Read excerpts here or listen to the full episode in your favorite listening app.

If you could only listen to one musician for the rest of you life, who would it be?

Bob Marley.

What’s something you’ve never done but would like to do?

I would like to have a healing resort. I would like a place for people from the city who get burned out to

come get good food and have you just sit. Usually when we go on a vacation, we’re tired from the vacation, when we get back, we’re still exhausted. I’d like to put it together with healing music and put everything together so you could rest. I’m still serving. That’s crazy. It’s still about you.

Who is the biggest inspiratio­n in your life?

My culture, coming from such a poor family, you always have inspiratio­n. For me it was a teacher. It just happened to be a Black teacher. The other teachers were mean. They didn’t care about us. She was a substitute teacher. She said I was going to be in show business and that I was going to really be somebody.
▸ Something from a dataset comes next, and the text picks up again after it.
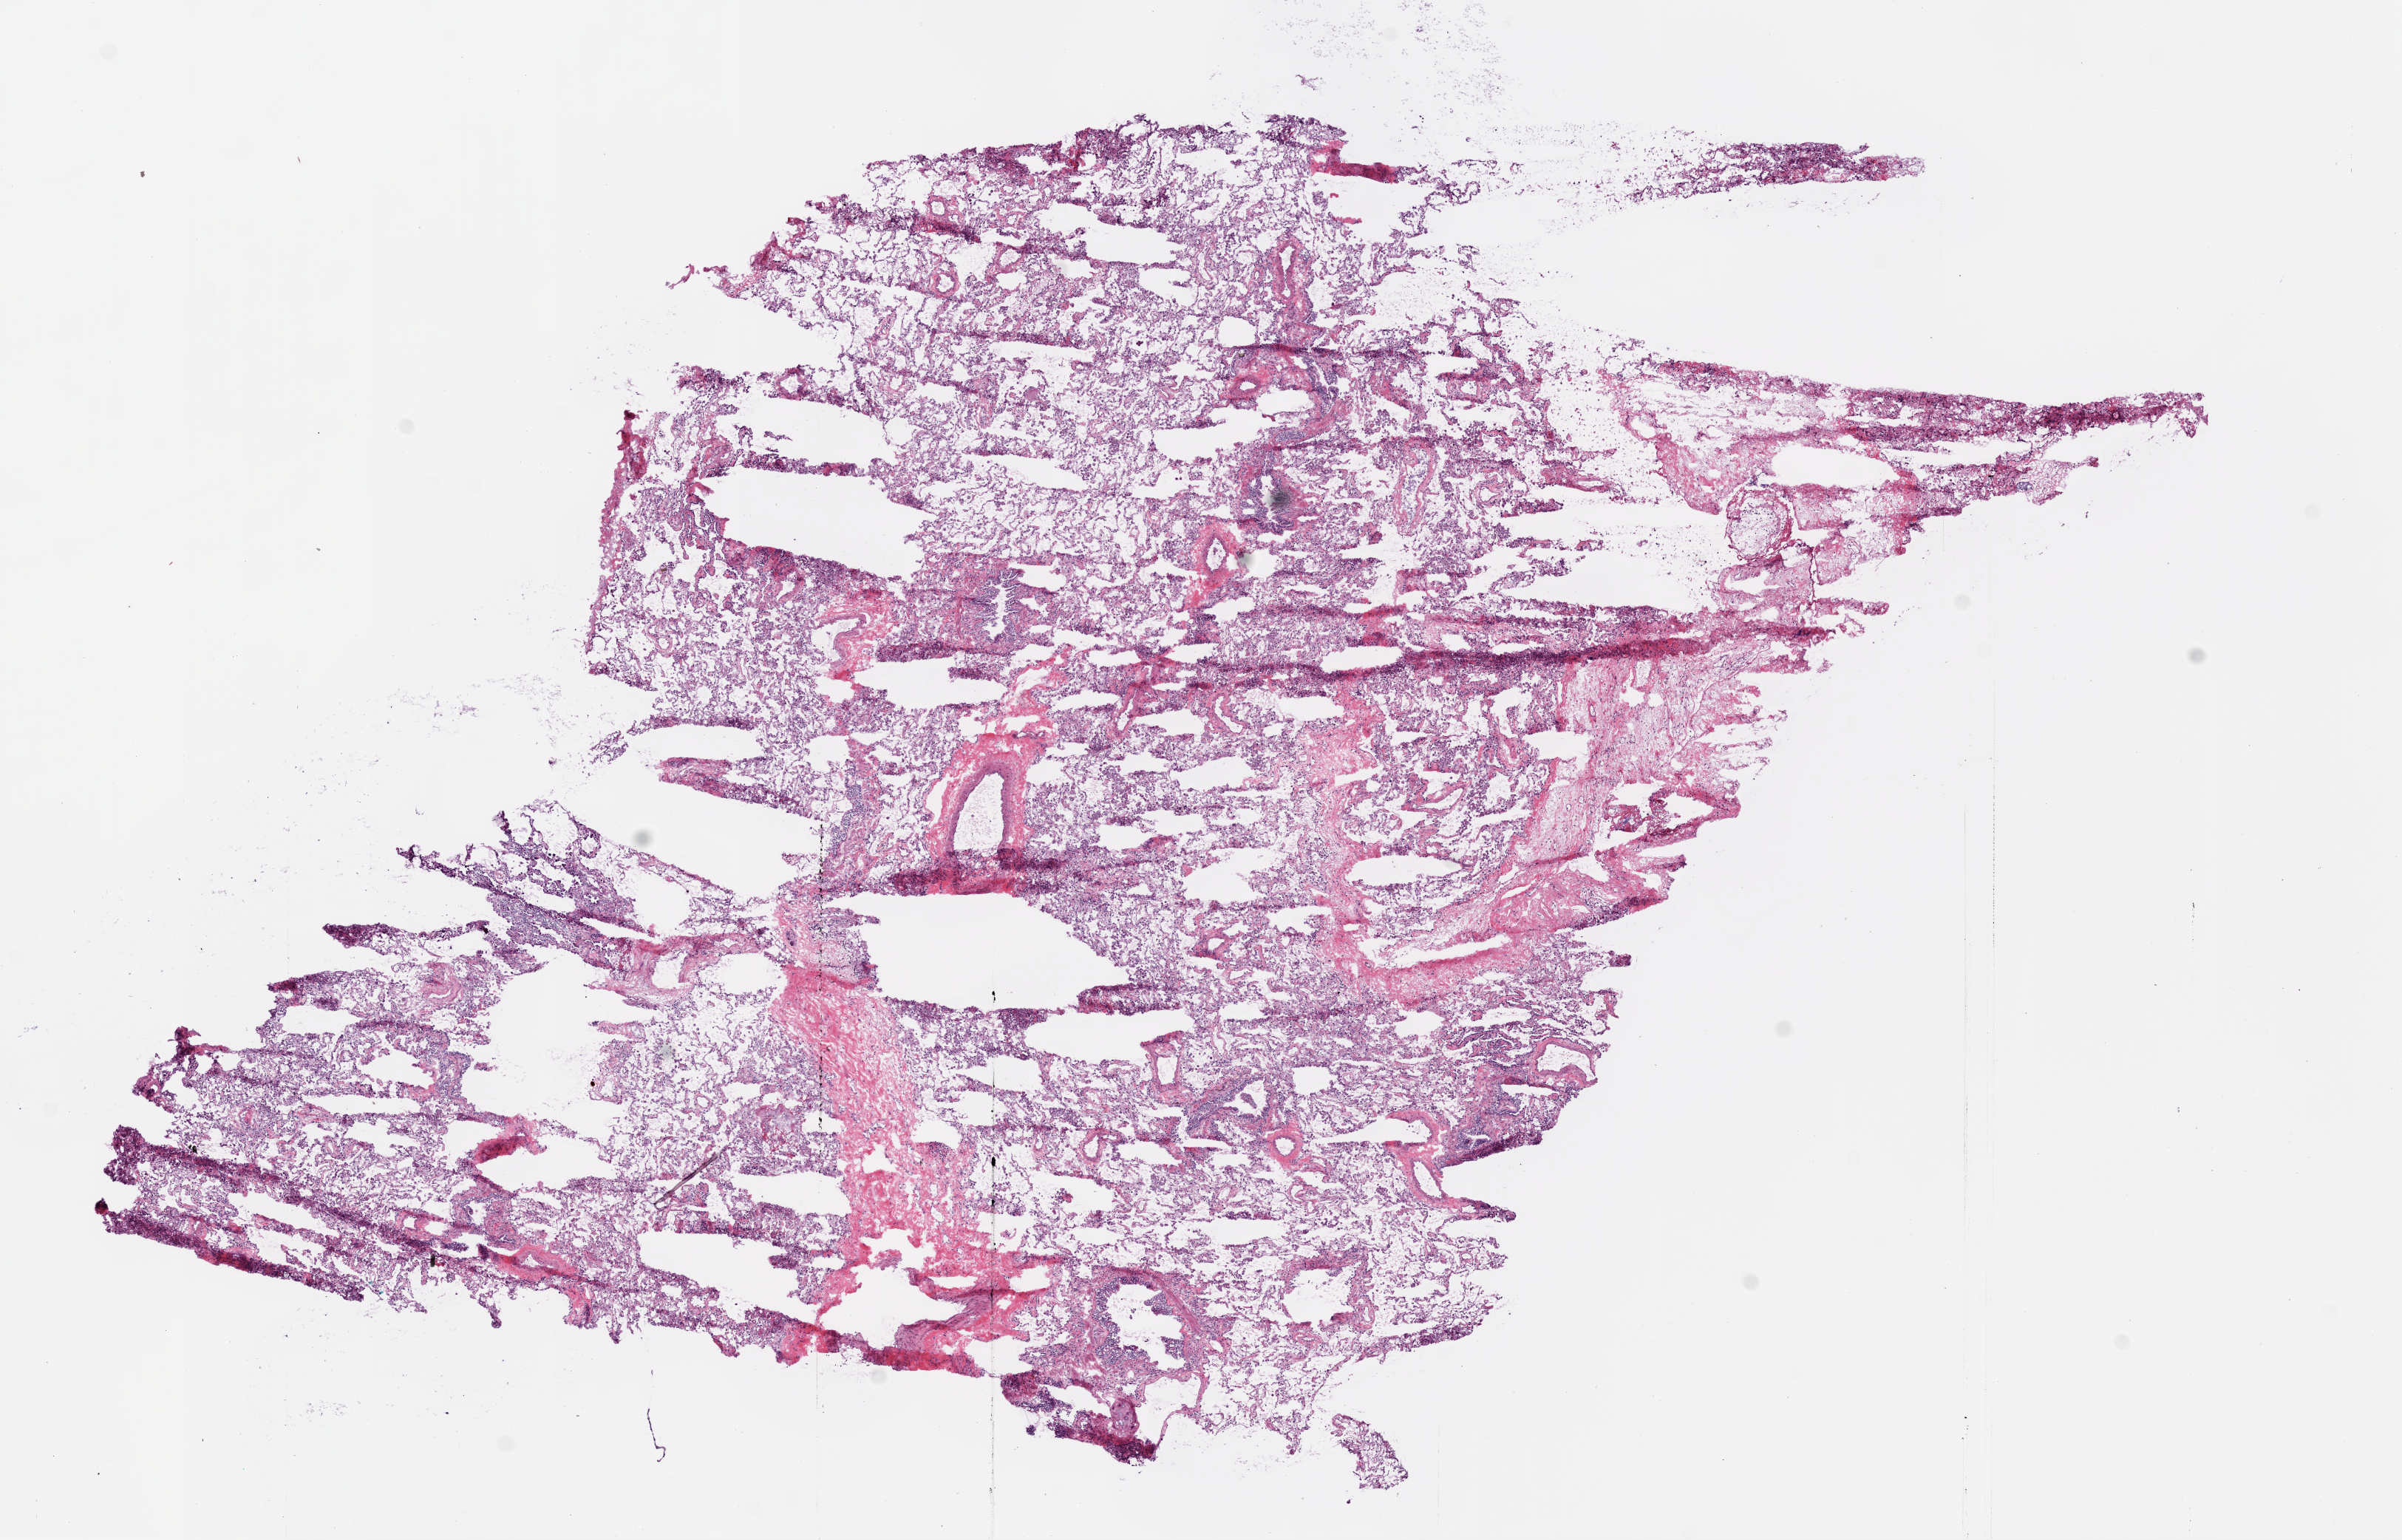
Whole-slide histology image, H&E — shown as a low-resolution overview of the whole scanned area (about 13.0 x 8.4 mm, from a 20x scan), frozen section from the bottom of the tissue portion, sample: solid tissue normal (non-tumour tissue), lung. Male, age 69 years at initial diagnosis.
This section: solid tissue normal sample (biorepository sample class). Patient diagnosis: Squamous cell carcinoma, NOS.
Do you have a mantra or a motto you live by?

Love, forgivenes­s and to be grateful. I think that’s No. 1, to be grateful for every moment you’ve got and live in the present moment. Thich Nhat Hanh has taught me mindfulnes­s and also, another great leader I met years ago, Sri Sri Ravi Shankar, going right with Thich Nhat Hanh, is about living in the present moment and just be grateful for everything around you. And to watch your cravings. We don’t need a new car every year . ... Live simple. You don’t need all those things, because they’re old. After you get the new dress or the new car, and then later on you just keep craving, craving, craving. So be satisfied the way you are, the way you look. You’re beautiful. Really keep taking that time to be still and go within. That’s my mantra.

On what was on her mind when she opened the Worldbeat Cultural Center:

San Diego was a hard place to grow up in. I’d been here all my life . ... For people of color, it was very hard. I just wanted to do something for Black people, my people, and then I realized that the Worldbeat is for all people because I hung out with so many different people of the world . .... Unity is so important for all of us . ... The Worldbeat Center was founded to heal the world through music, art, dance and culture, and that’s what we have to do, to heal the world with culture. I’ve traveled.

That’s why I wanted the Worldbeat Center. It’s a cultural center where everyone’s welcome.